Secondly, vitamin B12 is only present in animal origins, for examples meat, poultry and fish, in which vitamin B12 is derived from microorganisms. Therefore, if you strictly follow a vegetarian diet with absolutely no animal foods, you are very likely to develop a vitamin B12 deficiency in the future as it, unlike other water-soluble vitamins, can be retained and stored in the body for a long period of time in years. Only after all the reserve of this vitamin runs out, will the deficiency diseases appear. The only alternative foods with vitamin B12 are grain products fortified with the vitamin as well as egg yolk and milk or dairy products if one is not a strict vegetarian.
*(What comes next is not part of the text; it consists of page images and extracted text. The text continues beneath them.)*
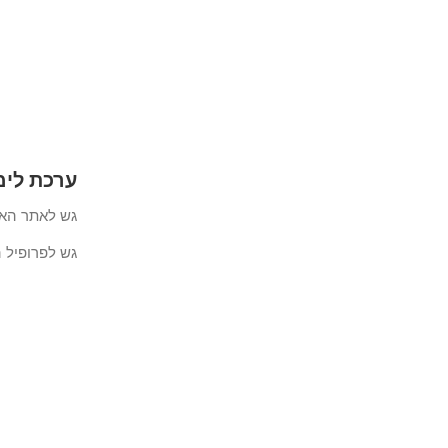
ערכת לימוד Nginx - התקנת מסד נ
גש לאתר הא
גש לפרופיל 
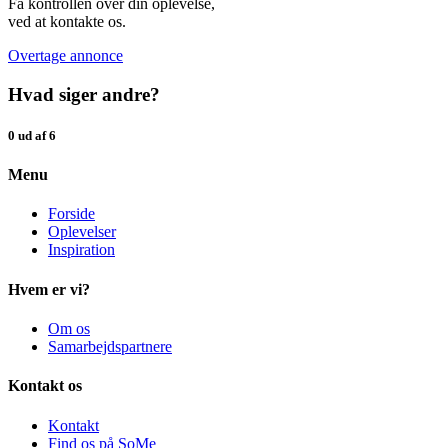
Få kontrollen over din oplevelse,
ved at kontakte os.
Overtage annonce
Hvad siger andre?
0 ud af 6
Menu
Forside
Oplevelser
Inspiration
Hvem er vi?
Om os
Samarbejdspartnere
Kontakt os
Kontakt
Find os på SoMe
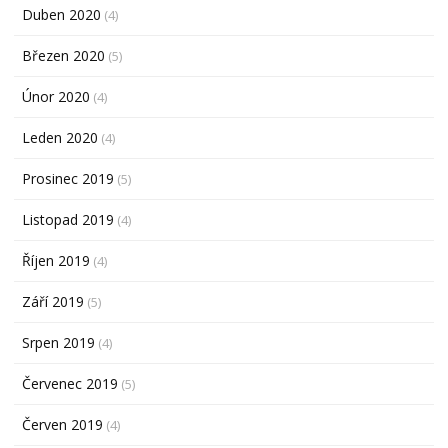
Duben 2020
(4)
Březen 2020
(5)
Únor 2020
(4)
Leden 2020
(4)
Prosinec 2019
(5)
Listopad 2019
(4)
Říjen 2019
(4)
Září 2019
(5)
Srpen 2019
(4)
Červenec 2019
(5)
Červen 2019
(4)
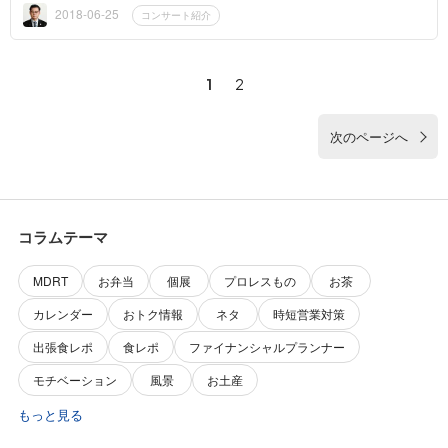
そこ...
2018-06-25
コンサート紹介
1
2
次のページへ
コラムテーマ
MDRT
お弁当
個展
プロレスもの
お茶
カレンダー
おトク情報
ネタ
時短営業対策
出張食レポ
食レポ
ファイナンシャルプランナー
モチベーション
風景
お土産
もっと見る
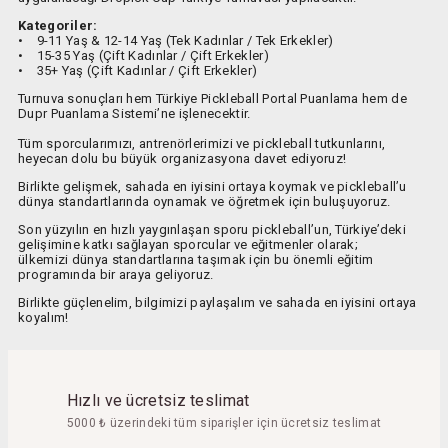
Kategoriler:
• 9-11 Yaş & 12-14 Yaş (Tek Kadınlar / Tek Erkekler)
• 15-35 Yaş (Çift Kadınlar / Çift Erkekler)
• 35+ Yaş (Çift Kadınlar / Çift Erkekler)
Turnuva sonuçları hem Türkiye Pickleball Portal Puanlama hem de
Dupr Puanlama Sistemi’ne işlenecektir.
Tüm sporcularımızı, antrenörlerimizi ve pickleball tutkunlarını,
heyecan dolu bu büyük organizasyona davet ediyoruz!
Birlikte gelişmek, sahada en iyisini ortaya koymak ve pickleball’u
dünya standartlarında oynamak ve öğretmek için buluşuyoruz.
Son yüzyılın en hızlı yaygınlaşan sporu pickleball’un, Türkiye’deki
gelişimine katkı sağlayan sporcular ve eğitmenler olarak;
ülkemizi dünya standartlarına taşımak için bu önemli eğitim
programında bir araya geliyoruz.
Birlikte güçlenelim, bilgimizi paylaşalım ve sahada en iyisini ortaya
koyalım!
Hızlı ve ücretsiz teslimat
5000 ₺ üzerindeki tüm siparişler için ücretsiz teslimat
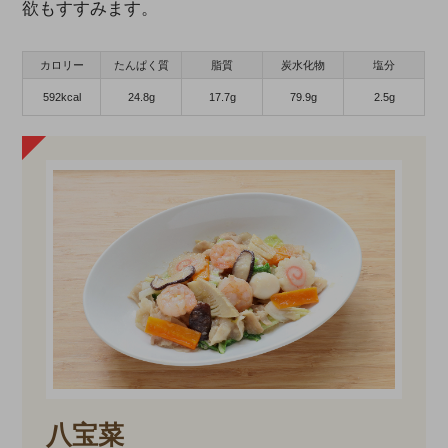
欲もすすみます。
カロリー
たんぱく質
脂質
炭水化物
塩分
592kcal
24.8g
17.7g
79.9g
2.5g
八宝菜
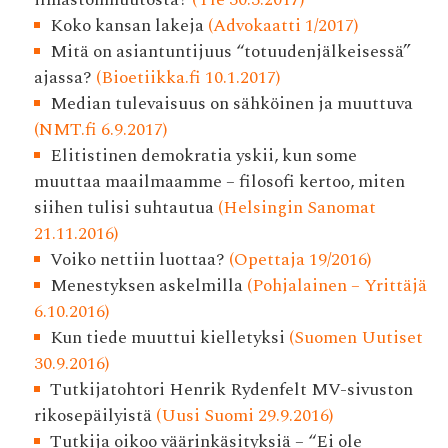
Koko kansan lakeja
(Advokaatti 1/2017)
Mitä on asiantuntijuus “totuudenjälkeisessä”
ajassa?
(Bioetiikka.fi 10.1.2017)
Median tulevaisuus on sähköinen ja muuttuva
(NMT.fi 6.9.2017)
Elitistinen demokratia yskii, kun some
muuttaa maailmaamme – filosofi kertoo, miten
siihen tulisi suhtautua
(Helsingin Sanomat
21.11.2016)
Voiko nettiin luottaa?
(Opettaja 19/2016)
Menestyksen askelmilla
(Pohjalainen – Yrittäjä
6.10.2016)
Kun tiede muuttui kielletyksi
(Suomen Uutiset
30.9.2016)
Tutkijatohtori Henrik Rydenfelt MV-sivuston
rikosepäilyistä
(Uusi Suomi 29.9.2016)
Tutkija oikoo väärinkäsityksiä – “Ei ole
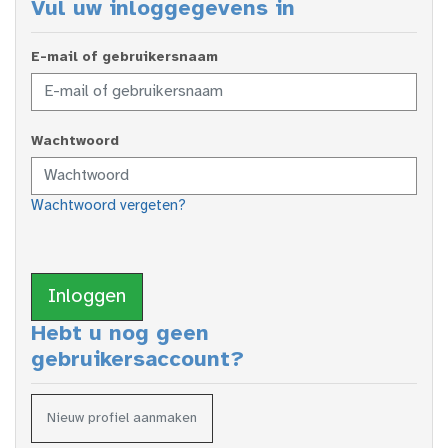
Vul uw inloggegevens in
E-mail of gebruikersnaam
Wachtwoord
Wachtwoord vergeten?
Inloggen
Hebt u nog geen
gebruikersaccount?
Nieuw profiel aanmaken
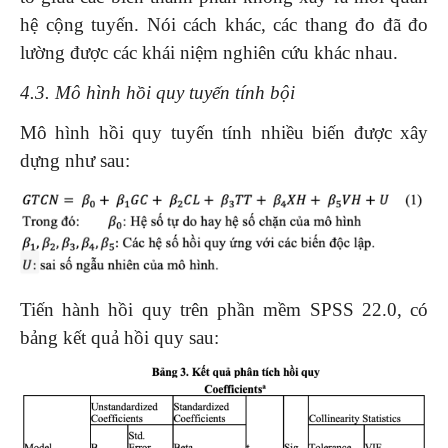
hệ cộng tuyến. Nói cách khác, các thang đo đã đo
lường được các khái niệm nghiên cứu khác nhau.
4.3
.
Mô hình hồi quy tuyến tính bội
Mô hình hồi quy tuyến tính nhiều biến được xây
dựng như sau:
Tiến hành hồi quy trên phần mềm SPSS 22.0, có
bảng kết quả hồi quy sau:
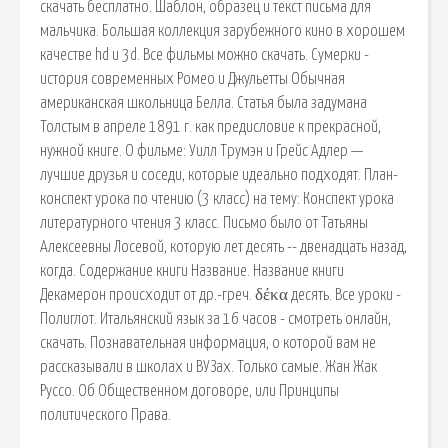
скачать бесплатно. Шаблон, образец и текст письма для
мальчика. Большая коллекция зарубежного кино в хорошем
качестве hd и 3d. Все фильмы можно скачать. Сумерки -
история современных Ромео и Джульетты Обычная
американская школьница Белла. Статья была задумана
Толстым в апреле 1891 г. как предисловие к прекрасной,
нужной книге. О фильме: Уилл Трумэн и Грейс Адлер —
лучшие друзья и соседи, которые идеально подходят. План-
конспект урока по чтению (3 класс) на тему: Конспект урока
литературного чтения 3 класс. Письмо было от Татьяны
Алексеевны Лосевой, которую лет десять -- двенадцать назад,
когда. Содержание книги Название. Название книги
Декамерон происходит от др.-греч. δέκα десять. Все уроки -
Полиглот. Итальянский язык за 16 часов - смотреть онлайн,
скачать. Познавательная информация, о которой вам не
рассказывали в школах и ВУЗах. Только самые. Жан Жак
Руссо. Об Общественном договоре, или Принципы
политического Права.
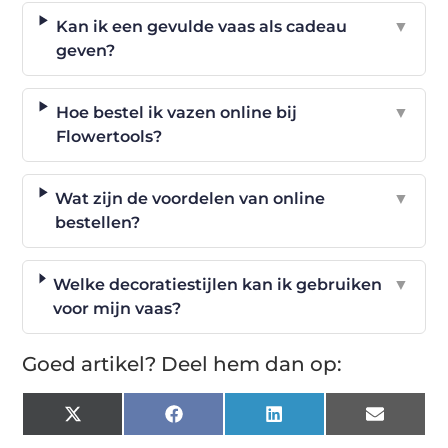
Kan ik een gevulde vaas als cadeau
▼
geven?
Hoe bestel ik vazen online bij
▼
Flowertools?
Wat zijn de voordelen van online
▼
bestellen?
Welke decoratiestijlen kan ik gebruiken
▼
voor mijn vaas?
Goed artikel? Deel hem dan op:
X
Facebook
LinkedIn
Email
(Twitter)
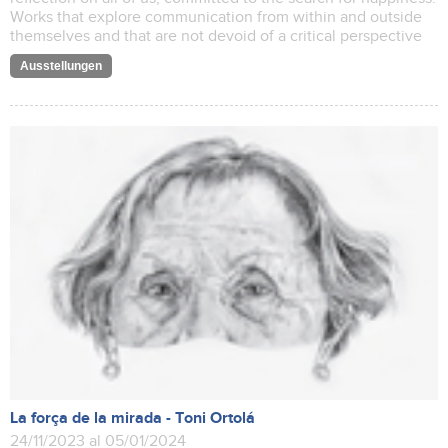
Works that explore communication from within and outside
themselves and that are not devoid of a critical perspective
Ausstellungen
La força de la mirada - Toni Ortolá
24/11/2023 al 05/01/2024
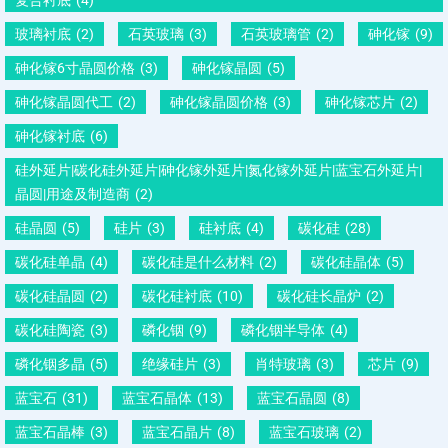
玻璃衬底
(2)
石英玻璃
(3)
石英玻璃管
(2)
砷化镓
(9)
砷化镓6寸晶圆价格
(3)
砷化镓晶圆
(5)
砷化镓晶圆代工
(2)
砷化镓晶圆价格
(3)
砷化镓芯片
(2)
砷化镓衬底
(6)
硅外延片|碳化硅外延片|砷化镓外延片|氮化镓外延片|蓝宝石外延片|
晶圆|用途及制造商
(2)
硅晶圆
(5)
硅片
(3)
硅衬底
(4)
碳化硅
(28)
碳化硅单晶
(4)
碳化硅是什么材料
(2)
碳化硅晶体
(5)
碳化硅晶圆
(2)
碳化硅衬底
(10)
碳化硅长晶炉
(2)
碳化硅陶瓷
(3)
磷化铟
(9)
磷化铟半导体
(4)
磷化铟多晶
(5)
绝缘硅片
(3)
肖特玻璃
(3)
芯片
(9)
蓝宝石
(31)
蓝宝石晶体
(13)
蓝宝石晶圆
(8)
蓝宝石晶棒
(3)
蓝宝石晶片
(8)
蓝宝石玻璃
(2)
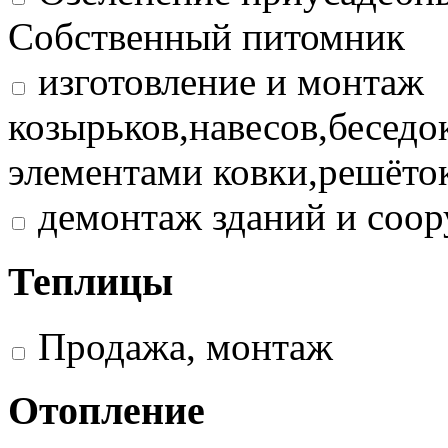
Собственный питомник
изготовление и монтаж
козырьков,навесов,беседо
элементами ковки,решёток
демонтаж зданий и соо
Теплицы
Продажа, монтаж
Отопление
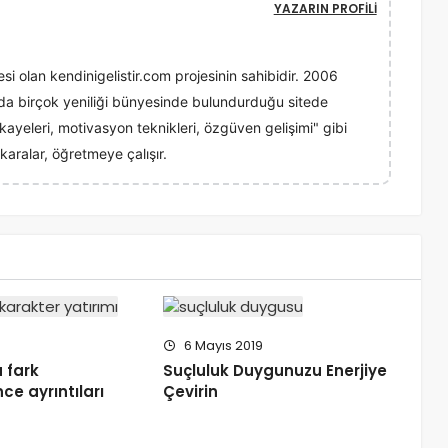
YAZARIN PROFILI
esi olan kendinigelistir.com projesinin sahibidir. 2006
ında birçok yeniliği bünyesinde bulundurduğu sitede
 hikayeleri, motivasyon teknikleri, özgüven gelişimi" gibi
karalar, öğretmeye çalışır.
6 Mayıs 2019
a fark
Suçluluk Duygunuzu Enerjiye
ce ayrıntıları
Çevirin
For iron, there are two class of iron in foods, both heme and non-heme. Heme iron is found in animal products, especially meat, fish and poultry while non-heme iron is mainly found in plant sources including tofu, nuts, fruits and vegetables and, to a much lesser extent, dairy products. Heme iron is more readily absorbed by human than non-heme iron. However, since we only need a trace amount of iron a day, we can still get enough iron if we eat a greater amount of plant foods than normal.
Calcium is well known to be beneficial to our teeth and bones. In fact, it is present in a wide variety of foods naturally, ranging from dairy products to deep green vegetables like broccoli and spinach and selected seafoods like salmon and sardine. The absorption rates of both animal and plant calcium are quite similar to each other. Therefore, it shall not be a problem of calcium insufficiency in vegetarians if they do not drink soft drinks too often and eat very salty foods.
Finally, zinc is relatively less famous of its use. Yet it is very important to our immune system. The excellent sources of zinc are red meats and seafoods. Other good sources include poultry, pork and dairy products. For the strict vegetarians, whole grains (especially bran and germs) and vegetables (especially leafy and root) are the relatively good sources of zinc. Actually, plant sources are not only lower zinc in content, but plant zinc is also absorbed to a lesser extent than zinc from meat.
All in all, vegetarian diet is indeed more liable to malnutrition in certain nutrients and is not better than normal diet as long as the latter one is nutritionally well balanced. It is all about wise choices of foods.